Dubai: From swimming for 14 hours to cycling 200 km a day, these Indian expats pushed the limit to meet fitness goals – News | News Bharat

Members of Kerala Riders credit their families and employers for supporting their efforts during the Dubai Fitness Challenge

Published: Wednesday, November 30, 2022, 06:00

Members of the Dubai-based cycling group Kerala Riders went all out to mark the Dubai Fitness Challenge 2022. While one swam for 14 hours straight to cover 25km on the closing weekend of the challenge, another he traveled 200 km a day, with a total of 6,000 km. during the month

“Our group members always try to go out of their comfort zone for DFC,” said Abdul Sameekh, who achieved a personal best by swimming 25 kilometers in a row. “Every year, we try to do better than the year before, and this year I was able to achieve that.”

Lalu Koshy, who last year walked 666 kilometers continuously for 33 hours, accepted the challenge of walking 6,000 kilometers this year, but admitted that it was not easy. “I had not done any training for almost four months as I had traveled to India,” he said. “I wasn’t sure if I would be able to do it, but I pushed myself”

Swimming 14 hours

On Saturday, Abdul Sameekh started his swim at Al Mamzar Beach at 4:30am, taking 1-2 minute breaks every three kilometers to hydrate and rest. He said: “Early in the morning and in the evening, it was fine. But in the afternoon, it was more difficult.”

For the Indian expat, it was a slow build-up to his ultimate goal. “Every day, I swam at least three to five kilometers, and every weekend I swam 10 kilometers,” he said. “To my knowledge, no one in the UAE has attempted a 25km swim. So I approached the lifeguards at Mamzar Beach to ask for permission. Dubai is very supportive of activities like this!”

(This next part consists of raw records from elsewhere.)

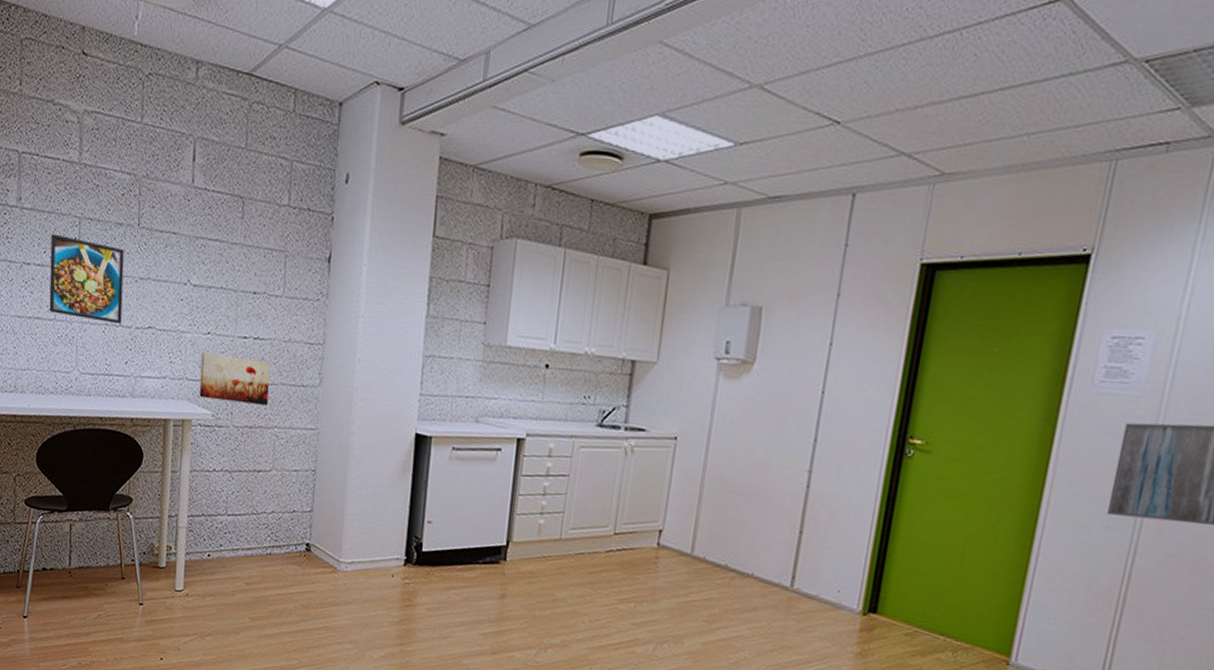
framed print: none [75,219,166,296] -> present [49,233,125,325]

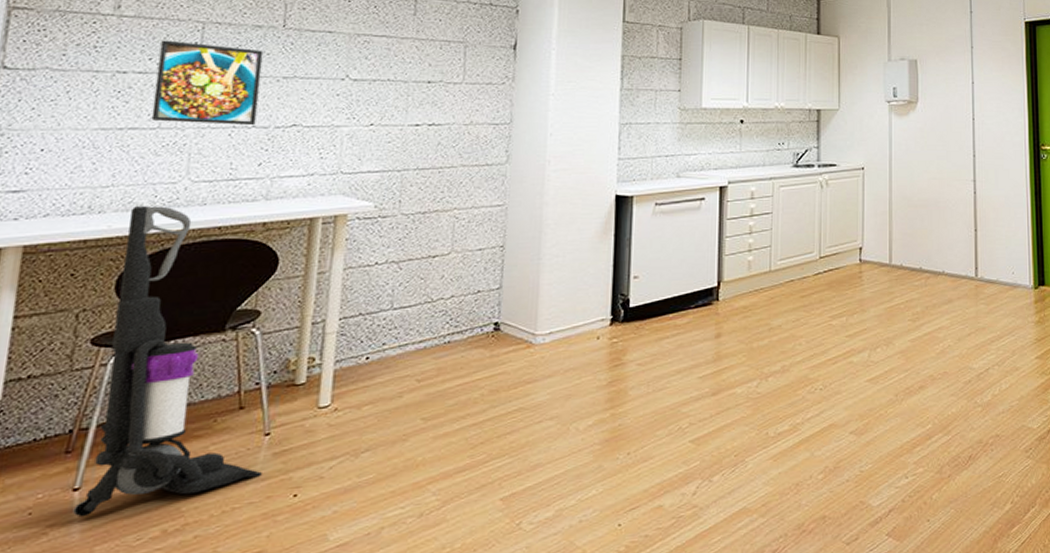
vacuum cleaner: none [24,390,139,640] -> present [73,206,262,518]
wall art: present [199,352,271,406] -> none [358,144,448,190]

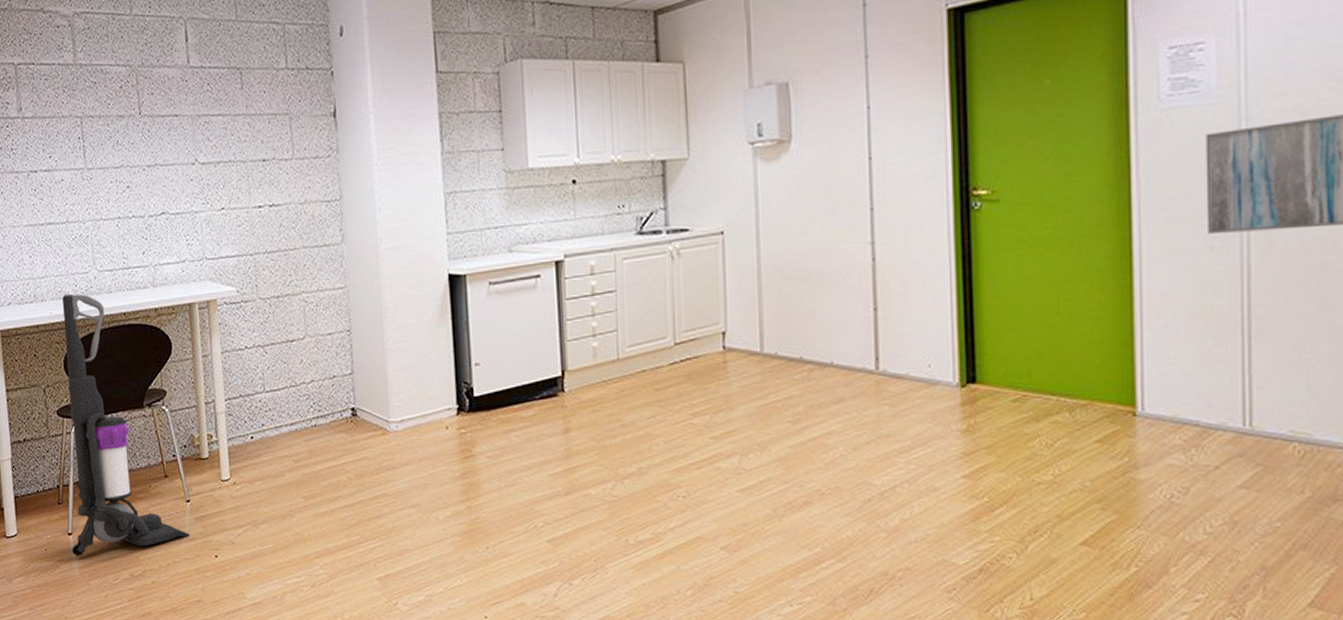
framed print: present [151,40,264,126] -> none [54,137,134,216]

Abdul, Managing Director of the Alwafaa Group, credits his coach Mohandas Puthukkattu for helping him with his training. “For six months, I trained with him and he helped me understand my body,” she said. “He monitored my heart rate and trained me to swim so that it stayed below a certain level. This helped me swim longer distances without feeling tired.”

Abdul, a triathlete, said his family’s support was the biggest factor keeping him going. “During the DFC, we do 7 to 10 hours on the weekends,” he said. “On other occasions, we are out for at least 5 hours training and preparing. My wife Sherina and my children Nihan and Naira are very understanding and always encouraging me. Without their support, I would never be able to do these things.”

Cycling after a break

Lalu Koshy, who cycled for 8.5 to 10 hours every day to achieve his goal, also said that the role of coach Mohandas was integral. “When I was in India, I couldn’t follow my training,” he said. “So when I came back a month before the fitness challenge, I wasn’t sure if I could do it or not. But my coach Mohandas prepared me well.”


For Lalu, the biggest challenge was his muscle pain after every ride. “From my residence in Qusais, I would go to Mamzar and from there I would go to Sharjah, Ajman, Umm al Quwain and Ras Al Khaimah,” he said. “Some days, I would have to take shortcuts because of the traffic. On those days, I would then go to the Waterfront Market to make sure I hit the 200km I needed. The first week, I felt a lot of muscle pain, but my trainer showing proper stretching and cool-down techniques. That helped me a lot.”

Lalu also credited his employer and his boss for helping him by adjusting his work schedule. “My manager Hussam Arwani from my company’s Towam team encouraged me and helped me,” he said. “He cut back on my work hours so I could achieve this. My sponsor, Triathlon Hub, has also helped me by providing all my hydration and electrolyte requirements for free. My next goal is to run a full triathlon l “next year. Let’s see if I can do it.”